Knowle Primary School

Name Knowle Primary School
Ofsted Inspection Rating Requires improvement
Inspection Date 12 July 2016
Address Ringmore Way, West Park, Plymouth, Devon, PL5 3QG
Phone Number 01752365364
Type Academy
Age Range 2-11
Religious Character Does Not Apply
Gender Mixed
Number of Pupils 307 (56% boys 44% girls)
Number of Pupils per Teacher 19.7
Academy Sponsor Learning Academies Trust
Local Authority Plymouth
Percentage Free School Meals 40.1%
Percentage English is Not First Language 5.9%
Catchment Area Information Available Yes, our catchment area data is FREE

Information about this school

This is a larger than average primary school. It has 14 single-age classes, which includes two Reception classes for children in the early years. The school hosts a pre-school class, called Stepping Stones, which is managed privately and inspected separately. The vast majority of pupils are of White British heritage. The proportion of disadvantaged pupils eligible for the pupil premium funding is well above the national average. This is additional government funding to support pupils known to be eligible for free school meals and children looked after. The proportion of pupils who have special educational needs and/or disabilities is well above the national average. The proportion of pupils who join the school at times other than the start of the early years, or leave before they transfer to secondary school, is well above average. The school manages a breakfast club for pupils and the ‘Sunshine Club’, a separate early morning club for those who benefit from a nurturing start to the school day. The school met the government floor standards in 2015, which are the minimum expectations for pupils’ attainment and progress at the end of Year 6. The school meets the requirements on the publication of specific information on its website. Knowle Primary School works in close partnership with Shakespeare Primary School in Plymouth.

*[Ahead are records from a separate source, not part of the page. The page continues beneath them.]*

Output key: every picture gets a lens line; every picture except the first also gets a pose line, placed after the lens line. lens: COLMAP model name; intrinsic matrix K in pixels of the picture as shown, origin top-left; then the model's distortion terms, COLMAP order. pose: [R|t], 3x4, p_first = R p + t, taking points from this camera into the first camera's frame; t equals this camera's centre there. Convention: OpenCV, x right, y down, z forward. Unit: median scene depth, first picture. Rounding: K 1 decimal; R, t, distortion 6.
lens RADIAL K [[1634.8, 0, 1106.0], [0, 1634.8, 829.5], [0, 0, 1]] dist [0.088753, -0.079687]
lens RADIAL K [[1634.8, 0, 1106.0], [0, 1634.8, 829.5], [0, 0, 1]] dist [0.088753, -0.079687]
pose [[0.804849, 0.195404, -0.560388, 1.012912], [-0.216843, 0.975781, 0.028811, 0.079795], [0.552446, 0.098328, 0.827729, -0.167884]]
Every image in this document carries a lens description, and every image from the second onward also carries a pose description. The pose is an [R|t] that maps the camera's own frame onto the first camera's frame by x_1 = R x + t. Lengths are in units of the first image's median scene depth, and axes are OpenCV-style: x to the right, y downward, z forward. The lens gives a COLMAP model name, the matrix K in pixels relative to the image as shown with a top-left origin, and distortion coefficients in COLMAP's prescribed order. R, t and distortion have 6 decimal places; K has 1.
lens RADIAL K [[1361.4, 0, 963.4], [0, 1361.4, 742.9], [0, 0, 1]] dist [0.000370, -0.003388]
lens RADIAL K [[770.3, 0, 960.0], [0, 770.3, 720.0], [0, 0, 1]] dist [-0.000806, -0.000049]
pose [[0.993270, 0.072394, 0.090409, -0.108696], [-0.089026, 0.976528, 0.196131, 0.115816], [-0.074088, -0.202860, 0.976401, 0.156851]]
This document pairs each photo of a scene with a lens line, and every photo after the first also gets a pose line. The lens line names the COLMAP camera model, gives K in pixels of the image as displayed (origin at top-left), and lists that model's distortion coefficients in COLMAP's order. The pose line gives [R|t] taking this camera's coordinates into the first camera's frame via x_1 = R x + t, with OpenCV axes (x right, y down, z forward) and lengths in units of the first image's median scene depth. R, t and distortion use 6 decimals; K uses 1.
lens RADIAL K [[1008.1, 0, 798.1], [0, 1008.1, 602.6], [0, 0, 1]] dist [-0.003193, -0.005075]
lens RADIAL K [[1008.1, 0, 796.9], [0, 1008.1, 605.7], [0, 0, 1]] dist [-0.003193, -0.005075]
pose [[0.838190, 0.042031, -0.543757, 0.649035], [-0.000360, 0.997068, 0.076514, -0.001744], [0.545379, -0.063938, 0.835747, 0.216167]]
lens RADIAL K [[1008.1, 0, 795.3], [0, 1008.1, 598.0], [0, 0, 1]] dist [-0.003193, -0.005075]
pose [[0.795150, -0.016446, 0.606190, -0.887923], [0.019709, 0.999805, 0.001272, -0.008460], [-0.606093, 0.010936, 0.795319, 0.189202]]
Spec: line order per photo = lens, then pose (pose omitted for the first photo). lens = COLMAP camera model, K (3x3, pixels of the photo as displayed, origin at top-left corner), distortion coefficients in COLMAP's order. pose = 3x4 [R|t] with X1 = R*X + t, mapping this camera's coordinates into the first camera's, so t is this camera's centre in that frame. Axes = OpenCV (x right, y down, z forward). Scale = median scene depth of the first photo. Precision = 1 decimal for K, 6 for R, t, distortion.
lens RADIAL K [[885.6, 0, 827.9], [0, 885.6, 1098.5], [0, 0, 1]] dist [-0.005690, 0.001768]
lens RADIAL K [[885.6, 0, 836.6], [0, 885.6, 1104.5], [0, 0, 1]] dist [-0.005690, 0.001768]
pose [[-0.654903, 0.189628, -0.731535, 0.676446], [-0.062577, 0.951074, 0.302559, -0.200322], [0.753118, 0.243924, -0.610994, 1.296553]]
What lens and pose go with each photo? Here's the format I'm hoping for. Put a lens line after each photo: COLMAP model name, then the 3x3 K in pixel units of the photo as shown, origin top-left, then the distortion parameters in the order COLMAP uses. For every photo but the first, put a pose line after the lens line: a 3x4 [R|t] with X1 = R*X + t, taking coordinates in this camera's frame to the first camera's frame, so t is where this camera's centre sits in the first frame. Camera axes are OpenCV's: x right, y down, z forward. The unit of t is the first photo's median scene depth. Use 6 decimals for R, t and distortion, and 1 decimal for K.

Summary of key findings for parents and pupils

This is a school that requires improvement Leaders have not acted quickly enough to raise attainment in reading, writing and mathematics. Consequently, too few pupils meet the academic standards that are expected for their age. Leaders do not adequately check the progress pupils make over time. Leaders’ monitoring of teaching and learning is not sufficiently focused on improving outcomes for all groups of pupils. The quality of teaching is too variable. There is evidence of improvement since the last inspection but not all teaching results in pupils catching up quickly enough. Teachers do not always plan work at the right level. Some pupils find it hard to access tasks that are too difficult for them, while other pupils can find tasks repetitive or too easy. Consequently, pupils’ progress is uneven. The most able pupils do not receive work that builds on what they already know. Some pupils with special educational needs and/or disabilities do not get work in whole-class lessons that is matched to their needs. There are insufficient opportunities for pupils to apply their skills in mathematics and writing across the curriculum. For some pupils, spelling is a weakness; this is hindering their ability to produce high-quality writing. Governors have not yet been fully effective in holding leaders to account for raising standards across the school. Some pupils do not attend school regularly enough. Exclusion rates for pupils remain too high and are well above the national average. A much smaller proportion of children than average leave the early years with skills and knowledge in line with the expected standard for their age. The school has the following strengths The school’s work to promote high expectations of behaviour is effective. This results in a whole-school culture where pupils display strong attitudes to learning and behave well. Pupils’ knowledge of phonics has improved in the early years and key stage 1. Current work to raise standards in reading and writing is bringing about improvement in pupils’ progress. Teaching in Years 2 and 6 ensures that pupils make swifter progress towards the end of each key stage. Systems to promote safety, personal development and welfare are good. Consequently, a supportive and caring atmosphere pervades the school which ensures that pupils are well nurtured, and feel safe and secure.